> _ABOUT THIS EXERCISE_
Reproduce every one of the following lines, renaming "Outgoing Email Filtering" to "Outbound Mail Filtering" wherever it occurs and leaving everything else untouched.

Top of GIVEN ENTRIES

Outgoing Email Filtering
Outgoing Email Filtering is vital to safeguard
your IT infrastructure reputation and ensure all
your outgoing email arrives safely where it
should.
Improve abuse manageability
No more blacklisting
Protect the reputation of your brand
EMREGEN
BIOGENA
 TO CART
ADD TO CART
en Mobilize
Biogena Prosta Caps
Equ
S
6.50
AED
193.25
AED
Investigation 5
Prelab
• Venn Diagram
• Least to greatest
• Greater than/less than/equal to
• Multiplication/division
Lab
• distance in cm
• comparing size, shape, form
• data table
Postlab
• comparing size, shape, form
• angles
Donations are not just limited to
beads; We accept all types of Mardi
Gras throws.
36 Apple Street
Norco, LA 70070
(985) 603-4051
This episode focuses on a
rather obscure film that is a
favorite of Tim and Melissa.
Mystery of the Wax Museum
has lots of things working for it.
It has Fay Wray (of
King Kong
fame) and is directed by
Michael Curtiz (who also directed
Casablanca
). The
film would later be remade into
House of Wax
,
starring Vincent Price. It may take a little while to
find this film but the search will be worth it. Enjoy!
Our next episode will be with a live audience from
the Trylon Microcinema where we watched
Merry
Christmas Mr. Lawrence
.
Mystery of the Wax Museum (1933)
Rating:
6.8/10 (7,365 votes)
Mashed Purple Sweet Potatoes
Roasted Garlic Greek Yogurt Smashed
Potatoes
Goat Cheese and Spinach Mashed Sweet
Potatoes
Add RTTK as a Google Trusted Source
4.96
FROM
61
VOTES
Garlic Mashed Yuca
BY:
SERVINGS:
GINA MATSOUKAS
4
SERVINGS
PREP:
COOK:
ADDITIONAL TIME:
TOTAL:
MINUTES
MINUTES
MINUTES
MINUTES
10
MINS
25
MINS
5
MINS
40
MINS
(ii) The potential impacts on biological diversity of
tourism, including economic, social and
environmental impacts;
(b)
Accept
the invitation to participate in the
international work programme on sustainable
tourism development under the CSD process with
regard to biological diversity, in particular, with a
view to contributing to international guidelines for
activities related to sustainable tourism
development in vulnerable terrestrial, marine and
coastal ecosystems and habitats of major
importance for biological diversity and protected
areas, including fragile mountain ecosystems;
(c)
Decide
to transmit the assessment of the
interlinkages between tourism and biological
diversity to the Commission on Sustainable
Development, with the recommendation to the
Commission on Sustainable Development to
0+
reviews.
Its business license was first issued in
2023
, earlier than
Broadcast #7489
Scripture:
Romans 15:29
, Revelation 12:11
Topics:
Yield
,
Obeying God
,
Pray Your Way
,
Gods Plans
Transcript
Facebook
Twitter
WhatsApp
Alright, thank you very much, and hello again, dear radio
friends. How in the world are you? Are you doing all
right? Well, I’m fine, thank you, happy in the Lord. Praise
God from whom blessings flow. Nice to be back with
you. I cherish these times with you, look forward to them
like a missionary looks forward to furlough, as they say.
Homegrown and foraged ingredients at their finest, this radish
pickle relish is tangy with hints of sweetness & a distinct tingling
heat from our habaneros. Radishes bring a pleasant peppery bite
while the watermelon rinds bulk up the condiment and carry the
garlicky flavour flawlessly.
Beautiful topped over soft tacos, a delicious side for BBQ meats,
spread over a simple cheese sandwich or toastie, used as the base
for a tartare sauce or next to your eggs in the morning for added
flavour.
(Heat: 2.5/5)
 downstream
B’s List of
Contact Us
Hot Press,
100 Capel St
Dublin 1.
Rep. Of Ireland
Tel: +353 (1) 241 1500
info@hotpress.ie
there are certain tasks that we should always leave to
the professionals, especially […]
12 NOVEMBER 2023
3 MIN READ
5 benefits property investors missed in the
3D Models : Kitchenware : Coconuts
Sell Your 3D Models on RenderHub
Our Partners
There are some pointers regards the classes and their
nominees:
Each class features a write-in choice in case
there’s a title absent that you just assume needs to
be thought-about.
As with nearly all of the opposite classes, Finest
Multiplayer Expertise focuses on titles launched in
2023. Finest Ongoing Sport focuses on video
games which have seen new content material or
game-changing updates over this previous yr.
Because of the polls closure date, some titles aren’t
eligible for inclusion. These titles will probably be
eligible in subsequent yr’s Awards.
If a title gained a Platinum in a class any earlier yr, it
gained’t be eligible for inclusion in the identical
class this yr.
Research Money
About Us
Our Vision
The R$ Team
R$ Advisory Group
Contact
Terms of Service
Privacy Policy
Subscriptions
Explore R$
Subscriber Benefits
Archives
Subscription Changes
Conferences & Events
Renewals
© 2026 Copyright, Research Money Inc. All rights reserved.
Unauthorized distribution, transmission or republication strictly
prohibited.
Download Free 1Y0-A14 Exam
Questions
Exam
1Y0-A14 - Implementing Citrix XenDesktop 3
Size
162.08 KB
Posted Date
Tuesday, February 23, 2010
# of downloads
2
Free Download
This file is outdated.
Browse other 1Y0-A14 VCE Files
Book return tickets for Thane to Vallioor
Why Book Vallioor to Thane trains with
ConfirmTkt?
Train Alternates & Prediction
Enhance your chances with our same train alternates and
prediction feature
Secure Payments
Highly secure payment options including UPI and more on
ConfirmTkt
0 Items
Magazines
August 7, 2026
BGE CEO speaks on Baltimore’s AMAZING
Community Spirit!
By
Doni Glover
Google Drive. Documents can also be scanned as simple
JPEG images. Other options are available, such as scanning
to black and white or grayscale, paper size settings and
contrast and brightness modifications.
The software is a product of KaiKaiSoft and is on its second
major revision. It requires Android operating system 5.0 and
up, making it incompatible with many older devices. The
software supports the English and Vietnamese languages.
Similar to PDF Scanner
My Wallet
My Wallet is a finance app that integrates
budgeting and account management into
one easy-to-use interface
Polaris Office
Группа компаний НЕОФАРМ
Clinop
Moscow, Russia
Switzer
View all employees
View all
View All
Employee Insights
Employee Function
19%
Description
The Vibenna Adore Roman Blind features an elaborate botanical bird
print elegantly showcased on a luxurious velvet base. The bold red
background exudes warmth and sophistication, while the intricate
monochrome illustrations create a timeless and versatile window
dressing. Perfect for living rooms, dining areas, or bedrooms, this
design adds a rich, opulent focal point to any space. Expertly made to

Bottom of GIVEN ENTRIES

> _PROBLEM SOLUTION_
Outbound Mail Filtering
Outbound Mail Filtering is vital to safeguard
your IT infrastructure reputation and ensure all
your outgoing email arrives safely where it
should.
Improve abuse manageability
No more blacklisting
Protect the reputation of your brand
EMREGEN
BIOGENA
 TO CART
ADD TO CART
en Mobilize
Biogena Prosta Caps
Equ
S
6.50
AED
193.25
AED
Investigation 5
Prelab
• Venn Diagram
• Least to greatest
• Greater than/less than/equal to
• Multiplication/division
Lab
• distance in cm
• comparing size, shape, form
• data table
Postlab
• comparing size, shape, form
• angles
Donations are not just limited to
beads; We accept all types of Mardi
Gras throws.
36 Apple Street
Norco, LA 70070
(985) 603-4051
This episode focuses on a
rather obscure film that is a
favorite of Tim and Melissa.
Mystery of the Wax Museum
has lots of things working for it.
It has Fay Wray (of
King Kong
fame) and is directed by
Michael Curtiz (who also directed
Casablanca
). The
film would later be remade into
House of Wax
,
starring Vincent Price. It may take a little while to
find this film but the search will be worth it. Enjoy!
Our next episode will be with a live audience from
the Trylon Microcinema where we watched
Merry
Christmas Mr. Lawrence
.
Mystery of the Wax Museum (1933)
Rating:
6.8/10 (7,365 votes)
Mashed Purple Sweet Potatoes
Roasted Garlic Greek Yogurt Smashed
Potatoes
Goat Cheese and Spinach Mashed Sweet
Potatoes
Add RTTK as a Google Trusted Source
4.96
FROM
61
VOTES
Garlic Mashed Yuca
BY:
SERVINGS:
GINA MATSOUKAS
4
SERVINGS
PREP:
COOK:
ADDITIONAL TIME:
TOTAL:
MINUTES
MINUTES
MINUTES
MINUTES
10
MINS
25
MINS
5
MINS
40
MINS
(ii) The potential impacts on biological diversity of
tourism, including economic, social and
environmental impacts;
(b)
Accept
the invitation to participate in the
international work programme on sustainable
tourism development under the CSD process with
regard to biological diversity, in particular, with a
view to contributing to international guidelines for
activities related to sustainable tourism
development in vulnerable terrestrial, marine and
coastal ecosystems and habitats of major
importance for biological diversity and protected
areas, including fragile mountain ecosystems;
(c)
Decide
to transmit the assessment of the
interlinkages between tourism and biological
diversity to the Commission on Sustainable
Development, with the recommendation to the
Commission on Sustainable Development to
0+
reviews.
Its business license was first issued in
2023
, earlier than
Broadcast #7489
Scripture:
Romans 15:29
, Revelation 12:11
Topics:
Yield
,
Obeying God
,
Pray Your Way
,
Gods Plans
Transcript
Facebook
Twitter
WhatsApp
Alright, thank you very much, and hello again, dear radio
friends. How in the world are you? Are you doing all
right? Well, I’m fine, thank you, happy in the Lord. Praise
God from whom blessings flow. Nice to be back with
you. I cherish these times with you, look forward to them
like a missionary looks forward to furlough, as they say.
Homegrown and foraged ingredients at their finest, this radish
pickle relish is tangy with hints of sweetness & a distinct tingling
heat from our habaneros. Radishes bring a pleasant peppery bite
while the watermelon rinds bulk up the condiment and carry the
garlicky flavour flawlessly.
Beautiful topped over soft tacos, a delicious side for BBQ meats,
spread over a simple cheese sandwich or toastie, used as the base
for a tartare sauce or next to your eggs in the morning for added
flavour.
(Heat: 2.5/5)
 downstream
B’s List of
Contact Us
Hot Press,
100 Capel St
Dublin 1.
Rep. Of Ireland
Tel: +353 (1) 241 1500
info@hotpress.ie
there are certain tasks that we should always leave to
the professionals, especially […]
12 NOVEMBER 2023
3 MIN READ
5 benefits property investors missed in the
3D Models : Kitchenware : Coconuts
Sell Your 3D Models on RenderHub
Our Partners
There are some pointers regards the classes and their
nominees:
Each class features a write-in choice in case
there’s a title absent that you just assume needs to
be thought-about.
As with nearly all of the opposite classes, Finest
Multiplayer Expertise focuses on titles launched in
2023. Finest Ongoing Sport focuses on video
games which have seen new content material or
game-changing updates over this previous yr.
Because of the polls closure date, some titles aren’t
eligible for inclusion. These titles will probably be
eligible in subsequent yr’s Awards.
If a title gained a Platinum in a class any earlier yr, it
gained’t be eligible for inclusion in the identical
class this yr.
Research Money
About Us
Our Vision
The R$ Team
R$ Advisory Group
Contact
Terms of Service
Privacy Policy
Subscriptions
Explore R$
Subscriber Benefits
Archives
Subscription Changes
Conferences & Events
Renewals
© 2026 Copyright, Research Money Inc. All rights reserved.
Unauthorized distribution, transmission or republication strictly
prohibited.
Download Free 1Y0-A14 Exam
Questions
Exam
1Y0-A14 - Implementing Citrix XenDesktop 3
Size
162.08 KB
Posted Date
Tuesday, February 23, 2010
# of downloads
2
Free Download
This file is outdated.
Browse other 1Y0-A14 VCE Files
Book return tickets for Thane to Vallioor
Why Book Vallioor to Thane trains with
ConfirmTkt?
Train Alternates & Prediction
Enhance your chances with our same train alternates and
prediction feature
Secure Payments
Highly secure payment options including UPI and more on
ConfirmTkt
0 Items
Magazines
August 7, 2026
BGE CEO speaks on Baltimore’s AMAZING
Community Spirit!
By
Doni Glover
Google Drive. Documents can also be scanned as simple
JPEG images. Other options are available, such as scanning
to black and white or grayscale, paper size settings and
contrast and brightness modifications.
The software is a product of KaiKaiSoft and is on its second
major revision. It requires Android operating system 5.0 and
up, making it incompatible with many older devices. The
software supports the English and Vietnamese languages.
Similar to PDF Scanner
My Wallet
My Wallet is a finance app that integrates
budgeting and account management into
one easy-to-use interface
Polaris Office
Группа компаний НЕОФАРМ
Clinop
Moscow, Russia
Switzer
View all employees
View all
View All
Employee Insights
Employee Function
19%
Description
The Vibenna Adore Roman Blind features an elaborate botanical bird
print elegantly showcased on a luxurious velvet base. The bold red
background exudes warmth and sophistication, while the intricate
monochrome illustrations create a timeless and versatile window
dressing. Perfect for living rooms, dining areas, or bedrooms, this
design adds a rich, opulent focal point to any space. Expertly made to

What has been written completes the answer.